◆ **Exercise brief**: Rewrite the stretch of lines from the start through the line containing "family: Varanidae" as a two-column CSV with one row per line, headed field for the line's text and value for its answer. Put each in its own quoted field and turn any line breaks into spaces.

◆ **Input records**:
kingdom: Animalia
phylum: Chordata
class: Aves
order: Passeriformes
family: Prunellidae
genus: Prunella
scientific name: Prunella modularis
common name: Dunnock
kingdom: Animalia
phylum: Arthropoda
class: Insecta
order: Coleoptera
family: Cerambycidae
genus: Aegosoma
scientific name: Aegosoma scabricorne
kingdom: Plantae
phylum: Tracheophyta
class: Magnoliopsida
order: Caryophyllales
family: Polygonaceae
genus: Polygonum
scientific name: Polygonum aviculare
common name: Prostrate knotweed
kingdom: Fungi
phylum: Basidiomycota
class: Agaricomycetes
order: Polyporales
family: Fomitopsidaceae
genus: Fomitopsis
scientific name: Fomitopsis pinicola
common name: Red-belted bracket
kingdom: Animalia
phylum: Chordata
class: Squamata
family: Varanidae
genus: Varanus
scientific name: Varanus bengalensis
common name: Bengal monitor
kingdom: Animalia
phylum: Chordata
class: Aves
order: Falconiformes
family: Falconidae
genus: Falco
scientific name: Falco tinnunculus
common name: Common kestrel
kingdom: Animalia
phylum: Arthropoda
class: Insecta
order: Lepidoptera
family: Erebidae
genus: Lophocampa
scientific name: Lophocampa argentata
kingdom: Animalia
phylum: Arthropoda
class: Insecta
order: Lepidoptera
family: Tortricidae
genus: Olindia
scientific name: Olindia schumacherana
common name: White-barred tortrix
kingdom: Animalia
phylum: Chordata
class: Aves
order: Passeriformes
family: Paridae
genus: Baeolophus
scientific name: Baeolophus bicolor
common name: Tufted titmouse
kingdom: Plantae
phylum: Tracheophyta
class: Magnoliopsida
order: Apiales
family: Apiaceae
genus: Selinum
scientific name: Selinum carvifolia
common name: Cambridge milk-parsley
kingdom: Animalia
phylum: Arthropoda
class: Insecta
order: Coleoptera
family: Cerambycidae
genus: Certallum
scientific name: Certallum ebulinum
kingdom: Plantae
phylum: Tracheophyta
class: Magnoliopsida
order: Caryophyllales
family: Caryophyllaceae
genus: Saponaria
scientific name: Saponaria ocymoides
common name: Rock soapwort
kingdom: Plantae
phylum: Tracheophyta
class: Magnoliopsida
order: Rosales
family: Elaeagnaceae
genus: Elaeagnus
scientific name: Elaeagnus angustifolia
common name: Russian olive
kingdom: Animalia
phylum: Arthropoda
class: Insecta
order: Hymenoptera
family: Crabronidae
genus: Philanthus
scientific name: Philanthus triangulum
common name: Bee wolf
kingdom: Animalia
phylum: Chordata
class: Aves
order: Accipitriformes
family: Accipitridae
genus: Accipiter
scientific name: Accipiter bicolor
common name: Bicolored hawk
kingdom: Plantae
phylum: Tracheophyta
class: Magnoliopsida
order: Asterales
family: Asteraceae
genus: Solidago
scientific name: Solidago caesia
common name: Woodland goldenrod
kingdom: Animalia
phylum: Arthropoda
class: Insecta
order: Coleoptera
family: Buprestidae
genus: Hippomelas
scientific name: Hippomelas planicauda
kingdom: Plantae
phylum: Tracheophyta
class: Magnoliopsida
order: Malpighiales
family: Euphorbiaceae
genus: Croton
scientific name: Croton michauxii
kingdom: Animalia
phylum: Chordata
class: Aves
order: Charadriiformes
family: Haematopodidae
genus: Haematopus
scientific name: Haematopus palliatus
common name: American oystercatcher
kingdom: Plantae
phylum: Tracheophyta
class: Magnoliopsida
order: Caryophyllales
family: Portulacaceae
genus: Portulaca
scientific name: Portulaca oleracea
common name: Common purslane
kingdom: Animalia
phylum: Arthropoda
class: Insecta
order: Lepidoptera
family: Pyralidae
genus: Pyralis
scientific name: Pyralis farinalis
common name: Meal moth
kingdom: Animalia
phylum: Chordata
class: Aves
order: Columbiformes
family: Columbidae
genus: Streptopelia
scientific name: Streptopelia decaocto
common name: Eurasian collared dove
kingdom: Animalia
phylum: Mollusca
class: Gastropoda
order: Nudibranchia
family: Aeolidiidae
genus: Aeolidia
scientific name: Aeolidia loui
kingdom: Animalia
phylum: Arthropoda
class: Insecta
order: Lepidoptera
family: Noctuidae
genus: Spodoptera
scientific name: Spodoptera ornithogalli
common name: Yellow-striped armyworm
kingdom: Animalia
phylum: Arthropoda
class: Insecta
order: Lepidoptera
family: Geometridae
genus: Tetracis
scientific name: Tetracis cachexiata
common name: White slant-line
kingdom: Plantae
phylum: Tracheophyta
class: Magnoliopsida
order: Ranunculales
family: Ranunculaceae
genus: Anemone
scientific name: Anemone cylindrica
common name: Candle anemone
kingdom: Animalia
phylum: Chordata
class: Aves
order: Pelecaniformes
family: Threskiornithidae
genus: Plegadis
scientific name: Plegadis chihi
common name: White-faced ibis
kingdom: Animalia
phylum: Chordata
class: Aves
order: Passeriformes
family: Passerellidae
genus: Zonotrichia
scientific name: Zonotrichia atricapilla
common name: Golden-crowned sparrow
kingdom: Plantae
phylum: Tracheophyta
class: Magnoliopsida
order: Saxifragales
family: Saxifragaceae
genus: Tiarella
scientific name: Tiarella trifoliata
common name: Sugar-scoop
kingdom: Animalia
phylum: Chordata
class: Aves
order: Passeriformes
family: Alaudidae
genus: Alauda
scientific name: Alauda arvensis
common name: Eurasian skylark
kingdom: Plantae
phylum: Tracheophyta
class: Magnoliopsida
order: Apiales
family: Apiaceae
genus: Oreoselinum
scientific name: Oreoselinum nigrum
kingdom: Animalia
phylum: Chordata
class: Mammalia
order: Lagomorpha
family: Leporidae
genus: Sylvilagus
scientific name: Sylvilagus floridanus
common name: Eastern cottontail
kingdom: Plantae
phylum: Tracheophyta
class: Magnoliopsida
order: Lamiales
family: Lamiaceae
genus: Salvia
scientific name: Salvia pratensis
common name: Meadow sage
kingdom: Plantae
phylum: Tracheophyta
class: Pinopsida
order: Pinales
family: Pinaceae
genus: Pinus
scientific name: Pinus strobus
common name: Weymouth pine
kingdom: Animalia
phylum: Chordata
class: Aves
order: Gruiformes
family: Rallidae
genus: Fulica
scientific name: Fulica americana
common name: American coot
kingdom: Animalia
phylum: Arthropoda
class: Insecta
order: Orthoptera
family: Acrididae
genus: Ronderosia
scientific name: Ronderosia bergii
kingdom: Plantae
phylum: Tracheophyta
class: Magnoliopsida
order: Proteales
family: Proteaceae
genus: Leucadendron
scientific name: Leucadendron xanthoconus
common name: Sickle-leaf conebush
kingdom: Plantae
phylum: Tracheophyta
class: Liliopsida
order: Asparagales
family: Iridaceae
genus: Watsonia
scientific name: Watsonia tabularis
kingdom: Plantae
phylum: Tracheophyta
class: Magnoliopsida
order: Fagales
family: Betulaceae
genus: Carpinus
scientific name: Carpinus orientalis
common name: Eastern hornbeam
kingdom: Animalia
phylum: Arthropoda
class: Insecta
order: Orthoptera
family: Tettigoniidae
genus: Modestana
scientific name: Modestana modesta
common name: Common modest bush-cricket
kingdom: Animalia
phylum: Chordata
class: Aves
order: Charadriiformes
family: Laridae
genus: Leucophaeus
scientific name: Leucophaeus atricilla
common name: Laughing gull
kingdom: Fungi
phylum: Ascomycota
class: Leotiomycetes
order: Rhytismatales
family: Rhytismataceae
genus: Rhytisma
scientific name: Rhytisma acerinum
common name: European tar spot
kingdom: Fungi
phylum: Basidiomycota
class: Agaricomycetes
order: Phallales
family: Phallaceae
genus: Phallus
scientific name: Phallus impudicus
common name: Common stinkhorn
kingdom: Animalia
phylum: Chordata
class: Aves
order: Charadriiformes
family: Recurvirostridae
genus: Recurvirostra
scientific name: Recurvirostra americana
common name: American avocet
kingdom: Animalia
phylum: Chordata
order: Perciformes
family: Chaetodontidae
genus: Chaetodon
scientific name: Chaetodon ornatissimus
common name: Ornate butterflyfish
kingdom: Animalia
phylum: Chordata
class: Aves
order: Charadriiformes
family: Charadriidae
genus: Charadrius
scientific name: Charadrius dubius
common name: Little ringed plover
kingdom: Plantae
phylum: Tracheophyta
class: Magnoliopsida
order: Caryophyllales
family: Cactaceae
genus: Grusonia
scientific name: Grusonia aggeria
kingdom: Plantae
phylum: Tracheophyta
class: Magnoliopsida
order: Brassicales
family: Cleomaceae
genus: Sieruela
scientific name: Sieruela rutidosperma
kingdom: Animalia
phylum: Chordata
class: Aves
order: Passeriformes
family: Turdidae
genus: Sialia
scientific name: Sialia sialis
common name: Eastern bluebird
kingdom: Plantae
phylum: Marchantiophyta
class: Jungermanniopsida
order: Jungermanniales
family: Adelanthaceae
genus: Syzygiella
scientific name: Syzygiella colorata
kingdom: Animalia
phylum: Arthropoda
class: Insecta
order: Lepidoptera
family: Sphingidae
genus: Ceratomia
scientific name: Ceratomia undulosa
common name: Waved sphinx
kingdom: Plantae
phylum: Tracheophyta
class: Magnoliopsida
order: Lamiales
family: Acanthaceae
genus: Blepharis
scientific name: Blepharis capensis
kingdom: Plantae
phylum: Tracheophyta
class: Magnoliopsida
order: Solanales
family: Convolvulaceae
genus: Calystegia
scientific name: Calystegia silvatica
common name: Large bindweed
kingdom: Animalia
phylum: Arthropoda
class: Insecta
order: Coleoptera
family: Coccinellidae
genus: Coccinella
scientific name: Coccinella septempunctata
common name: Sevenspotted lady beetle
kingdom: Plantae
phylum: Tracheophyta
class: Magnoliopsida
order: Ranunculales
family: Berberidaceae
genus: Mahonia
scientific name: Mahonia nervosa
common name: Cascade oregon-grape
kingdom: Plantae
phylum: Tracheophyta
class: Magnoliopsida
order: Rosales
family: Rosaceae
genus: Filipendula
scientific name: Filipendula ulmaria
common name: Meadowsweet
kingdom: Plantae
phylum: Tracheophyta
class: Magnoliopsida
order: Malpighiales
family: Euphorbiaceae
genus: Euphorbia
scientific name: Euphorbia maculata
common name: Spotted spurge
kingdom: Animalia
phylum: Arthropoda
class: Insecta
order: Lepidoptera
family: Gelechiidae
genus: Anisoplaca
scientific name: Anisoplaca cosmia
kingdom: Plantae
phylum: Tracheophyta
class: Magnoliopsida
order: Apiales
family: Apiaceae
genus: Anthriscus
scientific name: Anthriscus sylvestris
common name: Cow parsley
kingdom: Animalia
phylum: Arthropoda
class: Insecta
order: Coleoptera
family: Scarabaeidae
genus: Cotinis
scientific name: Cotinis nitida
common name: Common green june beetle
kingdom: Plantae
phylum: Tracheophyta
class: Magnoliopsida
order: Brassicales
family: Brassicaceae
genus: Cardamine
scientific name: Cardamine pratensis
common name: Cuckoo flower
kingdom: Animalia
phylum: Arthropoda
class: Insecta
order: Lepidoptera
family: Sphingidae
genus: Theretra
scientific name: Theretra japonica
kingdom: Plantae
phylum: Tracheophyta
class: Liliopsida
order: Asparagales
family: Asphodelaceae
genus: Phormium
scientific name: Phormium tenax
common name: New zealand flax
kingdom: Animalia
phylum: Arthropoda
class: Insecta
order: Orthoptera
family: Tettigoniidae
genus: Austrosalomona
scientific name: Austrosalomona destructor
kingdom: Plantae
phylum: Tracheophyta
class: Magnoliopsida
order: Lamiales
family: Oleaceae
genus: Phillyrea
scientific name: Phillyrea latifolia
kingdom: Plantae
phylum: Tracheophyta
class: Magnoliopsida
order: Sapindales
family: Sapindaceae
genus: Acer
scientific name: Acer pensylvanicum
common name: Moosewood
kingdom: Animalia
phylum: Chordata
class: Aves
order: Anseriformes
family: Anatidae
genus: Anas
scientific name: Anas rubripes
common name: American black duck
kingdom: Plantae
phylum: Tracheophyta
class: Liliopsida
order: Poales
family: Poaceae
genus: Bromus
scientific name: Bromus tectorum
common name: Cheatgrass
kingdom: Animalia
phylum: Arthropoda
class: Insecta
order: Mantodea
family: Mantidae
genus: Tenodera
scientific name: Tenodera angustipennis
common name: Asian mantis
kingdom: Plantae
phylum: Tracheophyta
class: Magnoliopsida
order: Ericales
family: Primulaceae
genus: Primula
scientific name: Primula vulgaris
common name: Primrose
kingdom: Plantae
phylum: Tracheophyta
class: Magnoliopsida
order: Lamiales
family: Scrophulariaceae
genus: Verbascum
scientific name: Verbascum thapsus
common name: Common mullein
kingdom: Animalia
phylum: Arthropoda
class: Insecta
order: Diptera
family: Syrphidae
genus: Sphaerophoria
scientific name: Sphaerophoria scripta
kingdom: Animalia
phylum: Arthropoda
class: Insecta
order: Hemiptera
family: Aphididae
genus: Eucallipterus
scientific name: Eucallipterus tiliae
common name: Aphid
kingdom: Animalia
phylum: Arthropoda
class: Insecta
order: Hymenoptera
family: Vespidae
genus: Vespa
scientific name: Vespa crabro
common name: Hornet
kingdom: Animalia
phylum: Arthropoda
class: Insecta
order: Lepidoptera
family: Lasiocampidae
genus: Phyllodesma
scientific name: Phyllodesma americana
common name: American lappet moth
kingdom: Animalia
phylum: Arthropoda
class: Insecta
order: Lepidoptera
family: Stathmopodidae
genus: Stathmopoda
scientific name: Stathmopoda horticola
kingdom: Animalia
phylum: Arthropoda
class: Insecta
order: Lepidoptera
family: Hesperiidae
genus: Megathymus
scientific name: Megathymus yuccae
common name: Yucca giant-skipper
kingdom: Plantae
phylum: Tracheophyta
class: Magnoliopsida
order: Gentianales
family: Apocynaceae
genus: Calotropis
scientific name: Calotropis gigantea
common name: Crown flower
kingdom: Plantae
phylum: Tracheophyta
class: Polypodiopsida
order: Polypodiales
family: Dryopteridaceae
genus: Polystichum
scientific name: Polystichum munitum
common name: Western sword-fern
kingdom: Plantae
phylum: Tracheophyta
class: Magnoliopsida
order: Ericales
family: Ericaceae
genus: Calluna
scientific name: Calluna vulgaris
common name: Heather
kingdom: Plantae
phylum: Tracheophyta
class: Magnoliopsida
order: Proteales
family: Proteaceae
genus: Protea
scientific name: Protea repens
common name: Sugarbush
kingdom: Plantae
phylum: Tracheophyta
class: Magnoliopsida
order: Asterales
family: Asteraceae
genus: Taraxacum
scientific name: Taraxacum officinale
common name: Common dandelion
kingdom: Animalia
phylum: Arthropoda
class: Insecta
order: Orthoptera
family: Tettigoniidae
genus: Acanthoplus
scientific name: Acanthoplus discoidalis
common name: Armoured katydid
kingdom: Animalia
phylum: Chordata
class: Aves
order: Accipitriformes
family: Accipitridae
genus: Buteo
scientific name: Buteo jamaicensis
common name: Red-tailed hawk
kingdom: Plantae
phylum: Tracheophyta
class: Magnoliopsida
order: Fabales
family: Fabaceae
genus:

◆ **Final result**:
field,value
"kingdom:","Animalia"
"phylum:","Chordata"
"class:","Aves"
"order:","Passeriformes"
"family:","Prunellidae"
"genus:","Prunella"
"scientific name:","Prunella modularis"
"common name:","Dunnock"
"kingdom:","Animalia"
"phylum:","Arthropoda"
"class:","Insecta"
"order:","Coleoptera"
"family:","Cerambycidae"
"genus:","Aegosoma"
"scientific name:","Aegosoma scabricorne"
"kingdom:","Plantae"
"phylum:","Tracheophyta"
"class:","Magnoliopsida"
"order:","Caryophyllales"
"family:","Polygonaceae"
"genus:","Polygonum"
"scientific name:","Polygonum aviculare"
"common name:","Prostrate knotweed"
"kingdom:","Fungi"
"phylum:","Basidiomycota"
"class:","Agaricomycetes"
"order:","Polyporales"
"family:","Fomitopsidaceae"
"genus:","Fomitopsis"
"scientific name:","Fomitopsis pinicola"
"common name:","Red-belted bracket"
"kingdom:","Animalia"
"phylum:","Chordata"
"class:","Squamata"
"family:","Varanidae"